Il est des moments où malgré la volonté de découvrir des oeuvres, de faire la part belle aux livres mis de côté et que j’imagine excellents, je ne peux quitter un auteur. Je rentre en dépendance. Je ne fais aucun pas de côté, tant j’ai besoin de le suivre pas à pas. A ma grande honte, ce n’est pas toujours à ses qualités littéraires que je deviens accro. Parfois, un auteur devient la coloration nécessaire et la basse continue de mon quotidien, comme les « sous conversations » de Nathalie Sarraute : rien de grandiose mais une parole qui épaissit le réseau de mes significations. C’est ainsi que je suis devenue captive de Rick Bass : à peine terminé Le Livre de Yaak, impossible de quitter son Montana et me voilà plongée dans son journal intitulé Winter. Il décrit l’installation dans sa ferme, son premier hiver coupé du monde, sans électricité, sans radio, au milieu de la forêt. Lui écrit, sa femme peint. La lumière des pages ne naît pas de la vie de ces deux artistes mais des sensations à se risquer dans la nature, à demeurer devant les paysages et  les animaux, à savourer un quotidien, réduit à accumuler le bois pour l’hiver, à chasser le cerf pour la viande. Rick Bass dépasse les épreuves comme autant d’abandons ou de renaissances. Il entre dans une vie après la vie, refusant ce qu’est devenue la société américaine. Je ne sais si c’est son écriture qui me tient ou les images des versants enneigés parcourus par les coyotes, les wapitis et les tétras. Je ne suis pourtant pas adepte de l’exotisme des grands espaces américains...mais  Rick Bass a l’art de décrire la part à sauvegarder de l’homme et des lieux.
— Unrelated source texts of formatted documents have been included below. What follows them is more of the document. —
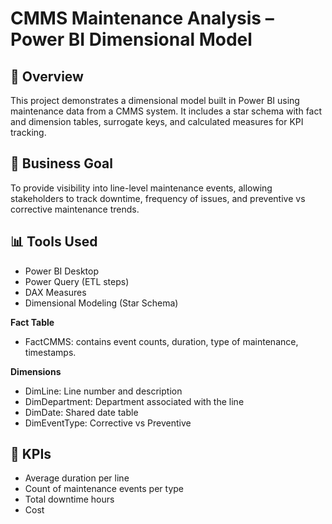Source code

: # CMMS Maintenance Analysis – Power BI Dimensional Model

## 🧰 Overview
This project demonstrates a dimensional model built in Power BI using maintenance data from a CMMS system. It includes a star schema with fact and dimension tables, surrogate keys, and calculated measures for KPI tracking.

## 📌 Business Goal
To provide visibility into line-level maintenance events, allowing stakeholders to track downtime, frequency of issues, and preventive vs corrective maintenance trends.

## 📊 Tools Used
- Power BI Desktop
- Power Query (ETL steps)
- DAX Measures
- Dimensional Modeling (Star Schema)


**Fact Table**
- FactCMMS: contains event counts, duration, type of maintenance, timestamps.

**Dimensions**
- DimLine: Line number and description
- DimDepartment: Department associated with the line
- DimDate: Shared date table
- DimEventType: Corrective vs Preventive

## 🧠 KPIs
- Average duration per line
- Count of maintenance events per type
- Total downtime hours
- Cost



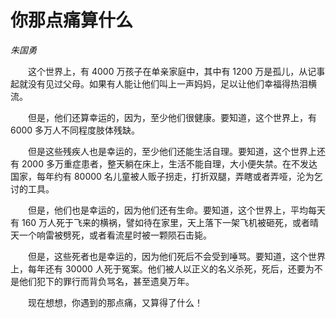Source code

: # 你那点痛算什么

*朱国勇*

　　这个世界上，有 4000 万孩子在单亲家庭中，其中有 1200 万是孤儿，从记事起就没有见过父母。如果有人能让他们叫上一声妈妈，足以让他们幸福得热泪横流。

　　但是，他们还算幸运的，因为，至少他们很健康。要知道，这个世界上，有 6000 多万人不同程度肢体残缺。

　　但是这些残疾人也是幸运的，至少他们还能生活自理。要知道，这个世界上还有 2000 多万重症患者，整天躺在床上，生活不能自理，大小便失禁。在不发达国家，每年约有 80000 名儿童被人贩子拐走，打折双腿，弄瞎或者弄哑，沦为乞讨的工具。

　　但是，他们也是幸运的，因为他们还有生命。要知道，这个世界上，平均每天有 160 万人死于飞来的横祸，譬如待在家里，天上落下一架飞机被砸死，或者晴天一个响雷被劈死，或者看流星时被一颗陨石击毙。

　　但是，这些死者也是幸运的，因为他们死后不会受到唾骂。要知道，这个世界上，每年还有 30000 人死于冤案。他们被人以正义的名义杀死，死后，还要为不是他们犯下的罪行而背负骂名，甚至遗臭万年。

　　现在想想，你遇到的那点痛，又算得了什么！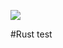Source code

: ![](![Rust](https://github.com/zhanghanyun/rstest/workflows/Rust/badge.svg?branch=master))

#Rust test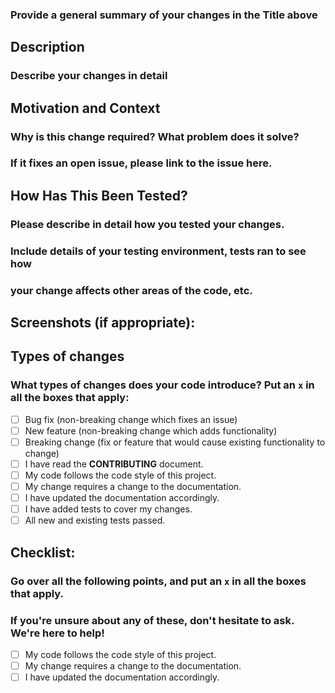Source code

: ### Provide a general summary of your changes in the Title above

## Description
### Describe your changes in detail

## Motivation and Context
### Why is this change required? What problem does it solve?
### If it fixes an open issue, please link to the issue here.

## How Has This Been Tested?
### Please describe in detail how you tested your changes.
### Include details of your testing environment, tests ran to see how
### your change affects other areas of the code, etc.

## Screenshots (if appropriate):

## Types of changes
### What types of changes does your code introduce? Put an `x` in all the boxes that apply:
- [ ] Bug fix (non-breaking change which fixes an issue)
- [ ] New feature (non-breaking change which adds functionality)
- [ ] Breaking change (fix or feature that would cause existing functionality to change)
- [ ] I have read the **CONTRIBUTING** document.
- [ ] My code follows the code style of this project.
- [ ] My change requires a change to the documentation.
- [ ] I have updated the documentation accordingly.
- [ ] I have added tests to cover my changes.
- [ ] All new and existing tests passed.
## Checklist:
### Go over all the following points, and put an `x` in all the boxes that apply.
### If you're unsure about any of these, don't hesitate to ask. We're here to help!
- [ ] My code follows the code style of this project.
- [ ] My change requires a change to the documentation.
- [ ] I have updated the documentation accordingly.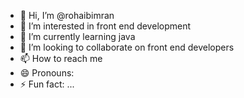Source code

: - 👋 Hi, I’m @rohaibimran
- 👀 I’m interested in front end development
- 🌱 I’m currently learning java
- 💞️ I’m looking to collaborate on front end developers 
- 📫 How to reach me 
- 😄 Pronouns: 
- ⚡ Fun fact: ...

<!---
rohaibimran/rohaibimran is a ✨ special ✨ repository because its `README.md` (this file) appears on your GitHub profile.
You can click the Preview link to take a look at your changes.
--->
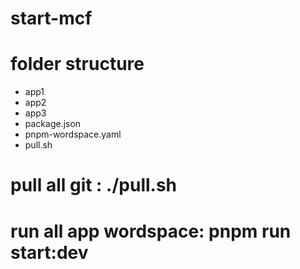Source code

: # start-mcf
# folder structure
- app1
- app2
- app3
- package.json
- pnpm-wordspace.yaml
- pull.sh
# pull all git : ./pull.sh
# run all app wordspace: pnpm run start:dev
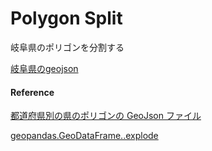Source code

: Polygon Split
===============


岐阜県のポリゴンを分割する

[岐阜県のgeojson](https://github.com/ohwada/World_Countries/blob/main/geojson/japan_prefectures/geojson/gifu.geojson)


#### Reference

[都道府県別の県のポリゴンの GeoJson ファイル](https://github.com/ohwada/World_Countries/tree/main/geojson/japan_prefectures)

[geopandas.GeoDataFrame..explode](https://geopandas.org/en/stable/docs/reference/api/geopandas.GeoDataFrame.explode.html)
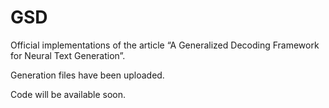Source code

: # GSD

Official implementations of the article “A Generalized Decoding Framework for Neural Text Generation”.

Generation files have been uploaded.

Code will be available soon.
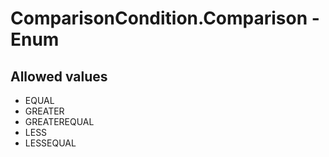 

# ComparisonCondition.Comparison - Enum



## Allowed values

* EQUAL
* GREATER
* GREATEREQUAL
* LESS
* LESSEQUAL
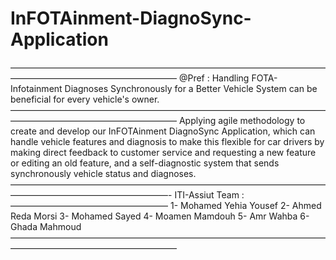 # InFOTAinment-DiagnoSync-Application
———————————————————————————————————————————————————————
@Pref : Handling FOTA-Infotainment Diagnoses Synchronously for a Better Vehicle System can be beneficial for every vehicle's owner.
———————————————————————————————————————————————————————
Applying agile methodology to create and develop our InFOTAinment DiagnoSync Application, which can handle vehicle features and diagnosis to make this flexible for car drivers by making direct feedback to customer service and requesting a new feature or editing an old feature, and a self-diagnostic system that sends synchronously vehicle status and diagnoses.
——————————————————————————————————————————————————————-
ITI-Assiut Team : 
——————————————————
1- Mohamed Yehia Yousef 
2- Ahmed Reda Morsi
3- Mohamed Sayed 
4- Moamen Mamdouh
5- Amr Wahba
6- Ghada Mahmoud 
———————————————————————————————————————————————————————

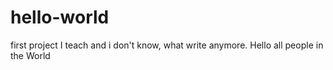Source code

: # hello-world
first project
I teach
and i don't know, what write anymore.
Hello all people in the World
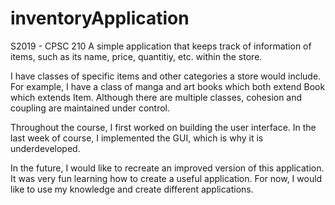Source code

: # inventoryApplication
S2019 - CPSC 210
A simple application that keeps track of information of items, such as its name, price, quantitiy, etc. within the store. 

I have classes of specific items and other categories a store would include. For example, I have a class of manga 
and art books which both extend Book which extends Item. Although there are multiple classes, cohesion and coupling 
are maintained under control.

Throughout the course, I first worked on building the user interface. In the last week of course, I implemented the GUI, 
which is why it is underdeveloped.

In the future, I would like to recreate an improved version of this application. It was very fun learning how to create a 
useful application. For now, I would like to use my knowledge and create different applications.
Là-bas, les quelques habitants se retrouvent parfois le soir au Dirty Shame, le seul bar des environs. Après avoir bûcheronné dur, ils boivent sec. Ils s’adonnent à de pittoresques jeux de hasard : parier sur le jour de la première neige, jeter les dés après chaque coup commandé et tenter de rafler la cagnotte commune, tout en  racontant d’invraisemblables histoires de tronçonneuses. Il n’y a pas que des poètes dans ce lointain, le grossier côtoie souvent le rude. Il n’en demeure pas moins que chacun prend place dans les mots de Bass. Il réussirait presque à aimer ses semblables autant que ses chers mélèzes, bois extraordinaires de chauffage qu’il compte offrir à ses enfants pour chaque flambée de Noël.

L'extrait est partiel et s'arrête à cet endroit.